In the absence of identity standards or regulations, businesses must take the reins of accountability for clearly defining their agent-based policies and ensuring those are worked against, not around. The right governance model will depend entirely on each organization’s specific goals and, most significantly, its appetite for risk.
At the same time, identity must evolve beyond one-time logins and shift toward continuous, behavior-based verification. Most of us can think of a half-dozen applications where we signed in years ago and never left. Yet many businesses are wary that ‘continuous’ means friction—a customer recently disclosed that their onboarding flow only asks consumers for a name and email due to abandonment fears.
Instead, modern identity must be influenced by dynamic, real-time intent of both human and non-human users—multimodal signals, context change, time-bound consent—and how their behavior aligns with task-specific controls throughout the workflow. And all this must be done silently, passively and without interruption.
There’s a potentially fatal flaw in our current security frameworks: a dangerous assumption that agents will voluntarily identify themselves. While an identity solution governs "good" agents that follow the rules, it leaves a massive blind spot for malicious or "shadow agents" that simply choose to bypass the authentication layer altogether.

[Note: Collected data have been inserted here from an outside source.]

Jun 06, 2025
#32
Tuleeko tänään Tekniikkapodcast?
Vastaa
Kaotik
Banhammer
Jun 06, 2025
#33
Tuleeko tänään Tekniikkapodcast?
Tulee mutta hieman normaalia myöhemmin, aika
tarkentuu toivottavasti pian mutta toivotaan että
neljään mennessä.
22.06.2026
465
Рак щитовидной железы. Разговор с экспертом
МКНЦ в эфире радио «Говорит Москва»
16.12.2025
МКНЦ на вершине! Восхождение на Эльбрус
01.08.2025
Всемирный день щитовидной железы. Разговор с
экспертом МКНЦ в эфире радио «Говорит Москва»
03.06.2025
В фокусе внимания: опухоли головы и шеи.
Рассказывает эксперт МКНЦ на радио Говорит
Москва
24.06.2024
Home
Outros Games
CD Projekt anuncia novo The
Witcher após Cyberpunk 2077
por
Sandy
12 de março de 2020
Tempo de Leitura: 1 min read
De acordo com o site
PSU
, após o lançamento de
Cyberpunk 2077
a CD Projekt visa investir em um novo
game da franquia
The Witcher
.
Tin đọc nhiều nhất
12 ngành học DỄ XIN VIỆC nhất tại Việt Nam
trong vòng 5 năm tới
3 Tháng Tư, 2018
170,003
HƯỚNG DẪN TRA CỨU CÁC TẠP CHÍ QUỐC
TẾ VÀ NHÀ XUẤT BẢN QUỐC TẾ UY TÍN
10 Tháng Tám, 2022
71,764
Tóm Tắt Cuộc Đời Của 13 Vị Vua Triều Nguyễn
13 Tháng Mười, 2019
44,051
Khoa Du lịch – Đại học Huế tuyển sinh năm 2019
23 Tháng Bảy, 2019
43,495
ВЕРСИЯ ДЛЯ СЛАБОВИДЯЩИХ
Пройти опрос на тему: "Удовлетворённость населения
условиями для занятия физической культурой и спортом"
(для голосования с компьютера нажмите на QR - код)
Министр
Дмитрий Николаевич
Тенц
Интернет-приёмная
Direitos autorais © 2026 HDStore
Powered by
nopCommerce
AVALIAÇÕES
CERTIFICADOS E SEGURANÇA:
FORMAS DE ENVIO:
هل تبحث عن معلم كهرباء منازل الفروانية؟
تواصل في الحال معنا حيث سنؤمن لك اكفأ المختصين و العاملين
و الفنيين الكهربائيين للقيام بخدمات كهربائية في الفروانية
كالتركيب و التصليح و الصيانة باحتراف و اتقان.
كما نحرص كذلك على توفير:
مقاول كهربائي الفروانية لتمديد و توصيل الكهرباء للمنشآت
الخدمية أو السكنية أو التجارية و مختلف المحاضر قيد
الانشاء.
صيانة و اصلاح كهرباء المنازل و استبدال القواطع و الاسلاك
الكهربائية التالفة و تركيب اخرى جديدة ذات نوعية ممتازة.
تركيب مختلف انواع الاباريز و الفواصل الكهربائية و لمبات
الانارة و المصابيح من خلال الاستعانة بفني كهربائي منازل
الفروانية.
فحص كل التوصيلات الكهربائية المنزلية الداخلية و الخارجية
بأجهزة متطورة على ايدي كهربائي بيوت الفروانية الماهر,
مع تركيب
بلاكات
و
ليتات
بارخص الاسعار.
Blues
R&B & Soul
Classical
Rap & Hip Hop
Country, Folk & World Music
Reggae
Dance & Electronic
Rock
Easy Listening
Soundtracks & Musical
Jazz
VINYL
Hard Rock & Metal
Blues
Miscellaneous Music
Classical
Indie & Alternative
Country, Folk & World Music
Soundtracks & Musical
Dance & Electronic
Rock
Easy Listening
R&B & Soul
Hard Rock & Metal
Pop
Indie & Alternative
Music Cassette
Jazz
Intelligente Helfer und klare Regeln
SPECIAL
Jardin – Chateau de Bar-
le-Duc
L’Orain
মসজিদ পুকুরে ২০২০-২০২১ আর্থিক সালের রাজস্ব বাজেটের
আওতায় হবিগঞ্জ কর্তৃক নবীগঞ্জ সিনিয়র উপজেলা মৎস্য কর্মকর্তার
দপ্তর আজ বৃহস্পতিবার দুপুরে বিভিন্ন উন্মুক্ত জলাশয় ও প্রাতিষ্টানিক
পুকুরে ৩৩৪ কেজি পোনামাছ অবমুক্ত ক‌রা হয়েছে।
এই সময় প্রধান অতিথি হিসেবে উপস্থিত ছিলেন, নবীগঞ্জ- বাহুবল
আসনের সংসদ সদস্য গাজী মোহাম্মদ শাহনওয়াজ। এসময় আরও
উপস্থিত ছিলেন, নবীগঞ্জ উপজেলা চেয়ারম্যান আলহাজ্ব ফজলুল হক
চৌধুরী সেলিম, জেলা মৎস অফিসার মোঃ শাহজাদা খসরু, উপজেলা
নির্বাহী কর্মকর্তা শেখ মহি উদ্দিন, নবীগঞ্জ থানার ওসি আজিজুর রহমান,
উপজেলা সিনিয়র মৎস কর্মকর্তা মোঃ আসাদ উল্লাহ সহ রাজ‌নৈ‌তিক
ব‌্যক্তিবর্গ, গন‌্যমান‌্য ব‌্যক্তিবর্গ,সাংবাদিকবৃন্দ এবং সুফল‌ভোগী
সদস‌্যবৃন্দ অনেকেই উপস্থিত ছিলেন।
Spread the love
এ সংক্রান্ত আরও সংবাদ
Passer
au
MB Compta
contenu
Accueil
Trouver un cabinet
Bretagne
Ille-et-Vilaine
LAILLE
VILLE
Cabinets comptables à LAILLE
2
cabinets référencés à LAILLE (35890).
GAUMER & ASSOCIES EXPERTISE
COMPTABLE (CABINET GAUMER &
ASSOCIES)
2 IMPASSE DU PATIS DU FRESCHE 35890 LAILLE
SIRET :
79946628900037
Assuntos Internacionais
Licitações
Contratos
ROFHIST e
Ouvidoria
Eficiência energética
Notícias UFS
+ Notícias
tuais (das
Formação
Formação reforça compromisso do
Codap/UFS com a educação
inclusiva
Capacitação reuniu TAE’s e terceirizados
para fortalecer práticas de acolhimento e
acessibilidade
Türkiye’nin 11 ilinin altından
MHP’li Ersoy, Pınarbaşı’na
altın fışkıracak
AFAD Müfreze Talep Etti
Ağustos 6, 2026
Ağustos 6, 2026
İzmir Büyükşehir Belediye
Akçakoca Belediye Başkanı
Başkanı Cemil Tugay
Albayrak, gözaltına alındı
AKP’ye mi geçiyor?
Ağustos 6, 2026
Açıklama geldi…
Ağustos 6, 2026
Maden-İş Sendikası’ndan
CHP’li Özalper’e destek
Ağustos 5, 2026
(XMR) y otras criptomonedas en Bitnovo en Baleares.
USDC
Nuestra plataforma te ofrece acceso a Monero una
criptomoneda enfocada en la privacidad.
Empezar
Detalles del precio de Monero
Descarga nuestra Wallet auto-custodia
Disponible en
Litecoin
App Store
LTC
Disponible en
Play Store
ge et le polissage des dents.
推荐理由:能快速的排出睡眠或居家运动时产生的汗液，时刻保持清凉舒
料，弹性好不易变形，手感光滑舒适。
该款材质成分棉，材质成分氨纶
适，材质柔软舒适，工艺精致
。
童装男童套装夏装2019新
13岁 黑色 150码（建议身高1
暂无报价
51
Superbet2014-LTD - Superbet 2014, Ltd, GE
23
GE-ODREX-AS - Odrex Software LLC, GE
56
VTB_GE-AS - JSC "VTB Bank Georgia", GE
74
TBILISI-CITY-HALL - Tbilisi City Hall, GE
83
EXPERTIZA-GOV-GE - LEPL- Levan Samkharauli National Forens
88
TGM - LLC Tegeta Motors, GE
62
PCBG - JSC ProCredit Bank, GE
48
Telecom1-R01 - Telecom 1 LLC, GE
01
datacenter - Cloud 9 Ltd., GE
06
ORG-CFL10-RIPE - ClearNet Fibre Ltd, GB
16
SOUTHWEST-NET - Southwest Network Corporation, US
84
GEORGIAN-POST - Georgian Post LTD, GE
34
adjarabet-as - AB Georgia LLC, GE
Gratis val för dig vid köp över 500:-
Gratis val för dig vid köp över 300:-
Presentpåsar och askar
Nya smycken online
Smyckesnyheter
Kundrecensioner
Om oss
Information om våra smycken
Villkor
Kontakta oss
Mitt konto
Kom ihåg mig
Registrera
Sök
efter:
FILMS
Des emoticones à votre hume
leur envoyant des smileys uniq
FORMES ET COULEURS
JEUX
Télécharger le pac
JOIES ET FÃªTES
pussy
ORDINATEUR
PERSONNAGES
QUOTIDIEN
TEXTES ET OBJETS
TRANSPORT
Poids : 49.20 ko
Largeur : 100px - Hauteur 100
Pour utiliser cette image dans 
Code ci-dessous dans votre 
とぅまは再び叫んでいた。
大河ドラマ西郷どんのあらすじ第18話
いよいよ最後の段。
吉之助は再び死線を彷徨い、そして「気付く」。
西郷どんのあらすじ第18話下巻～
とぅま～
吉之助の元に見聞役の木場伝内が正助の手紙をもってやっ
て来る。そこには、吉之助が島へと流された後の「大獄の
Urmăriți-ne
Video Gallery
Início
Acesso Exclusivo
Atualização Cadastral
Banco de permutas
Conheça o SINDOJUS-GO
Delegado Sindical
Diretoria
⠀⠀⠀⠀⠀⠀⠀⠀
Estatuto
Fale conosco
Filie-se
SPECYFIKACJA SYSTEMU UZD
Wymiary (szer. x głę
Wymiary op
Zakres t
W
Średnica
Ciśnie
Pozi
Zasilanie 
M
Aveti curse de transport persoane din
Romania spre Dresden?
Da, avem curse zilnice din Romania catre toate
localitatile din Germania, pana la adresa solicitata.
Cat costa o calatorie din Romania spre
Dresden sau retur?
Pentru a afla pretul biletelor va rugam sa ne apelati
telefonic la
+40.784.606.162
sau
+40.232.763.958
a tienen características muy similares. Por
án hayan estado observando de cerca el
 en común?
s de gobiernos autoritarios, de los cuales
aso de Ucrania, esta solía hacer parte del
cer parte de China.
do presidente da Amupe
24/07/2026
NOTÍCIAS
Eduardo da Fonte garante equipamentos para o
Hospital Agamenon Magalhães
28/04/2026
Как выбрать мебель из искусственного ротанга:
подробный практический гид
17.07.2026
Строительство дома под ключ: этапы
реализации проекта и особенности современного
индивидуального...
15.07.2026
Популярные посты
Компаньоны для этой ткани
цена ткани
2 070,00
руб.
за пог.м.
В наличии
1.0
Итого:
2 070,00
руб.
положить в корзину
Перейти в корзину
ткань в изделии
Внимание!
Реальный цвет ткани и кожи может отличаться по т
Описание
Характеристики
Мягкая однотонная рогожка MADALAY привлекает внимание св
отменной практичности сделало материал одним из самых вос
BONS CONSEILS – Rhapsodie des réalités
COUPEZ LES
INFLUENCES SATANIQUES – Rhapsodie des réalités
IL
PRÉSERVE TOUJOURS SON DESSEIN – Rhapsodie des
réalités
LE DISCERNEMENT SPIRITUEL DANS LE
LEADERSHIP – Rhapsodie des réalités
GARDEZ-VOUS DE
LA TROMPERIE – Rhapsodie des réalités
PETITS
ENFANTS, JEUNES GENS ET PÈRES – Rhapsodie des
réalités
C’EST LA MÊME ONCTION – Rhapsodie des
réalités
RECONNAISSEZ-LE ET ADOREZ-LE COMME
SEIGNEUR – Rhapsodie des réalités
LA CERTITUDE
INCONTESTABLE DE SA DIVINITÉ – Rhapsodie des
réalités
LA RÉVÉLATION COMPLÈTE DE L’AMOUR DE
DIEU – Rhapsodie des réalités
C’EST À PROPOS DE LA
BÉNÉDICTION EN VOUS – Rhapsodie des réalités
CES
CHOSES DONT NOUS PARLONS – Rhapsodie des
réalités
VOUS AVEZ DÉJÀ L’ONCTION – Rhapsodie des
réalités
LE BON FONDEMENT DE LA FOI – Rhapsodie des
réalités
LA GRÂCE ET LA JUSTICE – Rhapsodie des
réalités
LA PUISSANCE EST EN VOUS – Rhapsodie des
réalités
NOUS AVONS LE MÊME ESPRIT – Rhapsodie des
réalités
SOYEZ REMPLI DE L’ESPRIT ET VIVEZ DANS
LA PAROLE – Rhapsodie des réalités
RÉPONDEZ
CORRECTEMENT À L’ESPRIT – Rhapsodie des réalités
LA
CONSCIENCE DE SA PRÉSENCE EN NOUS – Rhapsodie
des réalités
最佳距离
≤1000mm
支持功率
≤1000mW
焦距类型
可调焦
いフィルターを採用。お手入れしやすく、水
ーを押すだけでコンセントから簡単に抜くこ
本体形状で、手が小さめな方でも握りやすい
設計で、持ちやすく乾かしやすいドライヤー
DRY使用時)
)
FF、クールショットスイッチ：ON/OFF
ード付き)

For CISOs and broader security teams, identity is no longer a sufficient gatekeeper; the true risk lies in the traffic that refuses to check in at reception. To secure the modern enterprise, we must shift from identity (who they claim to be) to agentic observability (how they actually behave). By fingerprinting the unique, non-linear patterns of autonomous agents, we need real-time detection and policy enforcement of every entity hitting an API or UI, ensuring that anonymity is no longer a loophole for exploitation.
Rewriting identity for the digital workforce
Few organizations today would grant employees network access without proper identity and authorization, yet many are facing this exact conundrum as more agents begin to onboard.
In these early stages, when common identity standards are still emerging, agent-specific solutions remain limited and internal development bandwidth is often scarce, businesses must prioritize observability and governance, embrace continuous, real-time verification and reject the illusion that traditional machine identity is enough.
I have no doubt we’re not far from a world where identity will work the same for humans, machines and agents. Until then, organizations need to ask themselves: Are they really in control?